Indeks Nikkei 225 ditutup menguat 1.378,90 poin, atau melonjak 2,12%, dan berakhir di level 66.399,84. Penguatan signifikan ini menandai kelanjutan dari rebound yang telah terjadi sejak akhir pekan lalu, ketika indeks berhasil memutus tren penurunan empat hari berturut-turut dengan melonjak 1,26% ke level 65.020,94.

Kenaikan tajam bursa Tokyo hari ini terutama dipicu oleh optimisme terhadap model baru OpenAI dan sektor AI. Pasar merespons positif kabar peluncuran model kecerdasan buatan baru dari OpenAI, yang memicu keyakinan investor bahwa permintaan global terhadap infrastruktur AI computing power dan cip memori akan melonjak tinggi. Sentimen ini langsung memicu ledakan pada saham-saham teknologi dan semikonduktor Jepang.
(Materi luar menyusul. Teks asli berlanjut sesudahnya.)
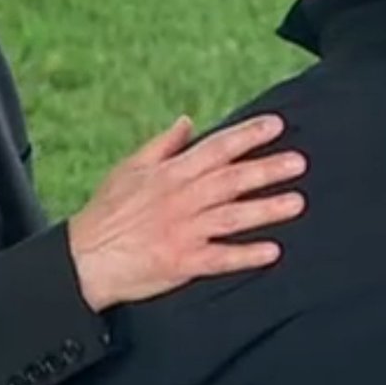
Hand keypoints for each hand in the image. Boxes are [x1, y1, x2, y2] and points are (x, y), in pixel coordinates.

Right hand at [67, 114, 306, 311]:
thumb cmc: (106, 210)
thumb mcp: (130, 168)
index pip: (216, 148)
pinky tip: (272, 251)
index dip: (247, 135)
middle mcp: (182, 200)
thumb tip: (188, 121)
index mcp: (170, 174)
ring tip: (297, 202)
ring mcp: (184, 232)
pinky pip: (221, 258)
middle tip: (300, 162)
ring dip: (266, 210)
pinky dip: (246, 255)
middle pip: (231, 181)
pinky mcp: (184, 263)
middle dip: (267, 170)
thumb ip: (163, 144)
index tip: (276, 125)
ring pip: (232, 217)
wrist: (85, 257)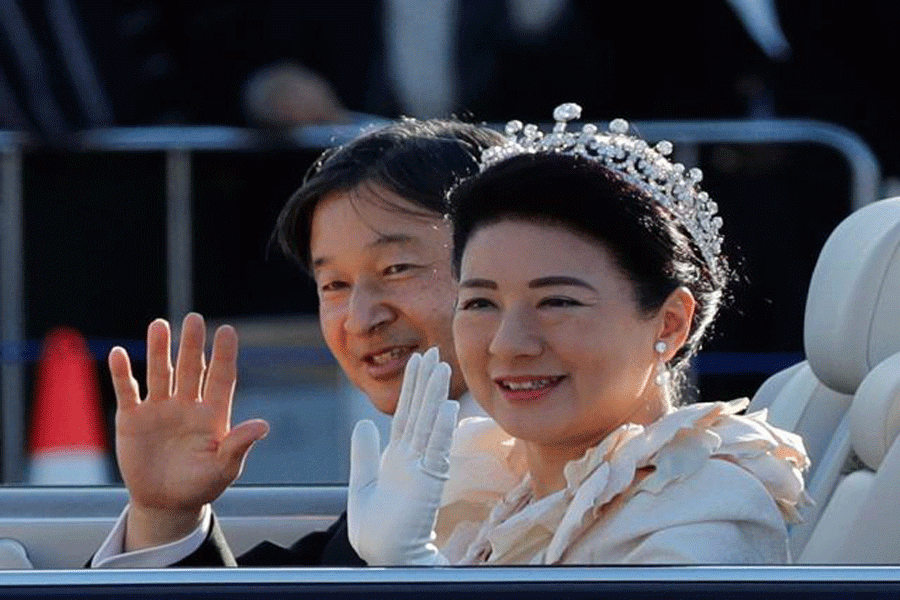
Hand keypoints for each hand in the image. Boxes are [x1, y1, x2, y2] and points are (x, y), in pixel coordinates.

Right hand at [111, 313, 268, 550]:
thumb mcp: (223, 468)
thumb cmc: (201, 485)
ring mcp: (160, 409)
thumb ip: (238, 445)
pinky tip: (118, 353)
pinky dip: (122, 373)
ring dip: (158, 350)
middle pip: (190, 368)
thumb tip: (263, 426)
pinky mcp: (132, 418)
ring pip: (159, 373)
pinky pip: (128, 391)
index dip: (224, 355)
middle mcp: (187, 404)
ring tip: (159, 325)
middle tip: (193, 319)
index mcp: (213, 413)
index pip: (220, 377)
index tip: (228, 330)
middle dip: (191, 344)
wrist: (166, 503)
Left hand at [348, 347, 458, 565]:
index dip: (412, 387)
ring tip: (441, 368)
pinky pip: (435, 449)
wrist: (385, 556)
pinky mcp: (428, 481)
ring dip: (435, 396)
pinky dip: (440, 427)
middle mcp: (413, 457)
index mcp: (398, 456)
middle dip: (426, 382)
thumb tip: (362, 423)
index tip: (419, 361)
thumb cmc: (376, 529)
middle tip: (433, 352)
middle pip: (420, 411)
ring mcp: (423, 468)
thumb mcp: (363, 482)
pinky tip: (446, 405)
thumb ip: (364, 453)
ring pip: (429, 424)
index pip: (406, 414)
Konglomerat investasi SoftBank Group meroket 11,22%, produsen cip memori Kioxia Holdings melambung 9,31%, disusul oleh emiten semikonduktor Lasertec yang melonjak 7,26%. Saham Disco naik 4,94% dan Tokyo Electron menguat 4,73%, turut mencatat apresiasi besar.
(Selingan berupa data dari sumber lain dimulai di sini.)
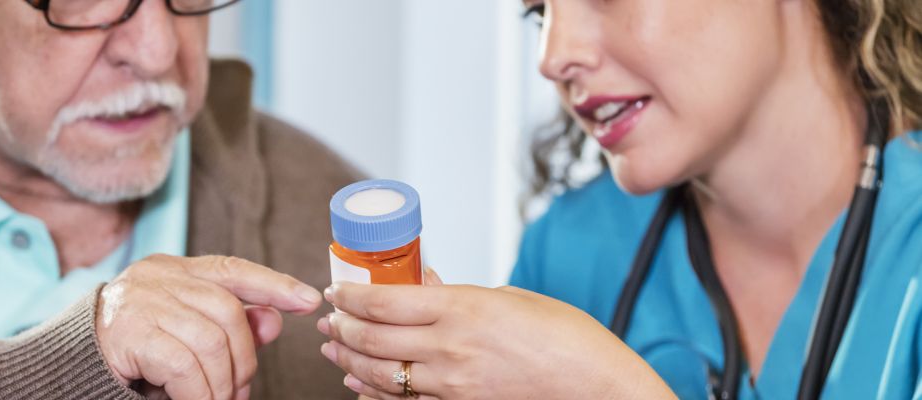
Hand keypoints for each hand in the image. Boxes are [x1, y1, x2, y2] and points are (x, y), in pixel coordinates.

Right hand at [96, 254, 323, 399]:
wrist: (63, 364)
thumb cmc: (130, 350)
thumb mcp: (182, 333)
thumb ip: (226, 326)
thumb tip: (273, 321)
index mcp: (174, 270)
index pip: (233, 269)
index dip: (273, 285)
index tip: (308, 300)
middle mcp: (158, 276)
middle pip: (227, 312)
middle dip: (243, 361)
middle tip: (237, 395)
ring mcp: (142, 299)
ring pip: (210, 343)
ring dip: (220, 385)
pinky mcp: (127, 331)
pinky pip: (183, 366)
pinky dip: (197, 394)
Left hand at [317, 283, 674, 399]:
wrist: (597, 389)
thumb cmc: (567, 339)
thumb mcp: (510, 299)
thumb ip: (459, 295)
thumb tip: (422, 285)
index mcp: (462, 308)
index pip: (383, 300)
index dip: (349, 295)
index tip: (336, 289)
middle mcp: (450, 348)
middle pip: (371, 338)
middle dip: (341, 327)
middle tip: (329, 319)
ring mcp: (451, 385)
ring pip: (379, 374)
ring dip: (349, 360)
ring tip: (334, 348)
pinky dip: (376, 394)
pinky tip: (362, 385)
Menariknya, pasar Jepang mampu bertahan kuat dan mengabaikan sejumlah sentimen negatif global, seperti data tenaga kerja AS terbaru yang kuat, yang justru memperbesar peluang Fed menaikkan suku bunga, serta eskalasi konflik militer AS-Iran di Timur Tengah yang sempat menaikkan harga minyak. Kekuatan reli sektor teknologi domestik tampaknya lebih dominan dibandingkan kekhawatiran dari sisi makro dan geopolitik global tersebut.
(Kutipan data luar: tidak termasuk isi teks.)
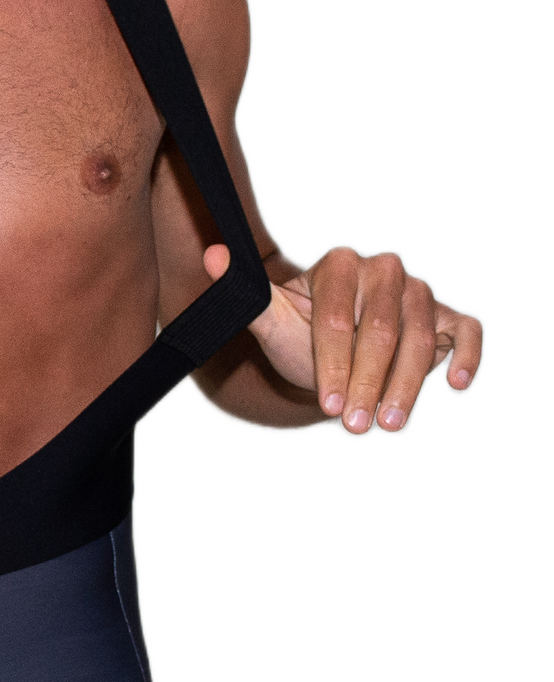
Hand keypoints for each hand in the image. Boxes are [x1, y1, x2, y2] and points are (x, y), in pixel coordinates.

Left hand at [204, 244, 481, 431]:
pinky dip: (466, 356)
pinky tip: (456, 383)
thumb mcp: (272, 321)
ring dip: (406, 385)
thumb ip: (248, 297)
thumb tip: (214, 257)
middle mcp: (382, 271)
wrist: (330, 348)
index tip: (325, 404)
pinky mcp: (447, 314)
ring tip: (389, 422)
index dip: (332, 364)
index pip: (336, 318)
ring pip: (421, 338)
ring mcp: (418, 291)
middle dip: (366, 382)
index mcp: (339, 265)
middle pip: (380, 330)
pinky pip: (466, 330)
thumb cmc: (300, 335)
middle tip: (353, 424)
Di sisi lain, investor lokal terus mencermati pergerakan nilai tukar yen yang berada di kisaran 156,09 per dolar AS, sembari bersiap menghadapi rapat kebijakan Bank of Japan bulan ini, di mana Gubernur Kazuo Ueda sempat memberikan sinyal kemungkinan kenaikan suku bunga acuan domestik.